In un articolo de Il Corriere della Sera leggiamo che Sean Parker, l’hacker che a vent’anni fondò Napster e a 25 fu il primo presidente di Facebook, colui che ha messo insieme l’idea di Mark Zuckerberg e i soldi di Peter Thiel, afferma: «è la tecnologia e non l’economia o il governo la vera forza trainante dietro i grandi cambiamenti sociali» e poi ammette che i social – Facebook prima di tutti – sono nati da una domanda: «Come faccio a consumare la maggior parte possibile del vostro tempo e della vostra attenzione cosciente?». Hanno «sfruttato una vulnerabilità nella psicologia umana»: il bisogno di riconoscimento sociale. «Ne eravamo del tutto coscienti – ammette – ma l’abbiamo fatto comunque». Come? «Dandovi ogni tanto un po’ di dopamina, perché qualcuno mette “mi piace” o commenta una foto, un post o qualcos’altro».
Che l’autocritica di Parker sia sincera o meno, che sia pentito oppure no di essere stato parte dell’ingranaggio, la scienza oggi conferma quanto da lui dichiarato.
Il piacere e la ricompensa si attivano quando riceviamo stimoli
particolari
La tecnologia ha qualcosa di incredibile, suona quasi come un “miracolo della modernità”. Eppure, essa comporta anche che siamo “bombardati” da un flusso costante di stimoli. Da ogni angolo provengono distrazioni, richiami, pubblicità.
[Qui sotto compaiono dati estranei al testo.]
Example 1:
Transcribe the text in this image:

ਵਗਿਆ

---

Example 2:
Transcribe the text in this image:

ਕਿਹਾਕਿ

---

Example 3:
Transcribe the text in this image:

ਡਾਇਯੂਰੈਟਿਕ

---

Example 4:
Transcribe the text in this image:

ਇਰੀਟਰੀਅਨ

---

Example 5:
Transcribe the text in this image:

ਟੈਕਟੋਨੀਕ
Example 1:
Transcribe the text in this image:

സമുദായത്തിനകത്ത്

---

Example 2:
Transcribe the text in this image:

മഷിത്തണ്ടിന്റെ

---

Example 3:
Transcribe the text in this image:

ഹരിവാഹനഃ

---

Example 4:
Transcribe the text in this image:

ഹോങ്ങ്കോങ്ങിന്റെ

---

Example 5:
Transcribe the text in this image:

Social media e videogames ci assalgono con le loro luci lampeggianti; gli smartphone invadono i nostri spazi, le nostre case, i momenti di socialità. Leggiamo su un articolo dal titolo Tecnologia, dopamina e dipendenza: “A causa dei progressi della tecnologia, gli stimoli sono ovunque e sono inarrestabili. Questi segnali sono molto più forti di qualsiasi cosa si trovi in natura. Tutto è sensazionalistico. Ogni segnale attiva la risposta oppioide/dopamina e la ripetizione continua crea dipendenza”.
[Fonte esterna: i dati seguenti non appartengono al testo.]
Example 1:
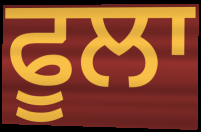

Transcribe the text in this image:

ਫੂਲਾ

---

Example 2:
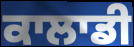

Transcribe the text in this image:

ਕਾਲਾਡੀ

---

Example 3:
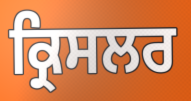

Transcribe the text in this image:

ਕ੍ਰਿਸਲਰ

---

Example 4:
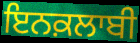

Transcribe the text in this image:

ਇਨਕ਼ਲਾਬੀ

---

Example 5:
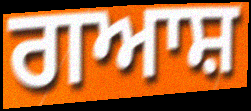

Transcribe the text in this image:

Gli stimoli attivano la risposta di piacere e ricompensa, producendo una sensazione di euforia e il desiderio di avere di più. Quando i recettori perdono la loro sensibilità, è necessaria una stimolazione più forte per ricevere lo stesso effetto. L’assenza di stimoli scatena ansia e depressione. L’ansia e la depressione aumentano la motivazione a cercare di più.
Internet Addiction Disorder: un nuovo campo di studio
Come già spiegato in precedenza sul nostro portale, il Disturbo da Dipendenza da Internet (IAD) presenta dei sintomi che seguono lo schema di qualsiasi altro tipo di dipendenza. Una persona con questa patologia mostra preoccupazione per Internet, i social media e i videogiochi; manifesta compulsività, non controlla né gestisce il tempo. La sua “fame” si soddisfa solo con più tempo speso o con un nuovo gioco.
I sintomi dell’astinenza sono evidenti quando l’accesso è negato: disagio fisico e/o emotivo, ansia, depressione. E il comportamento continua nonostante le conseguenze negative come conflitti familiari e nonostante le prove di esclusione sociale.
La conclusione che ne traiamo è la seguente: la tecnologia rappresenta un rischio reale per la salute. Essa può aver su di noi effetti simili a quelli di altre sostanze che creano dipendenza e danno. Dobbiamo stare attenti al tempo che riserviamo ad essa e in particolare fare molta attenzione a come la vivono i bambini, i cui cervelli e ormoni sono ancora in una fase di sviluppo. Essi più che mai devono essere protetti.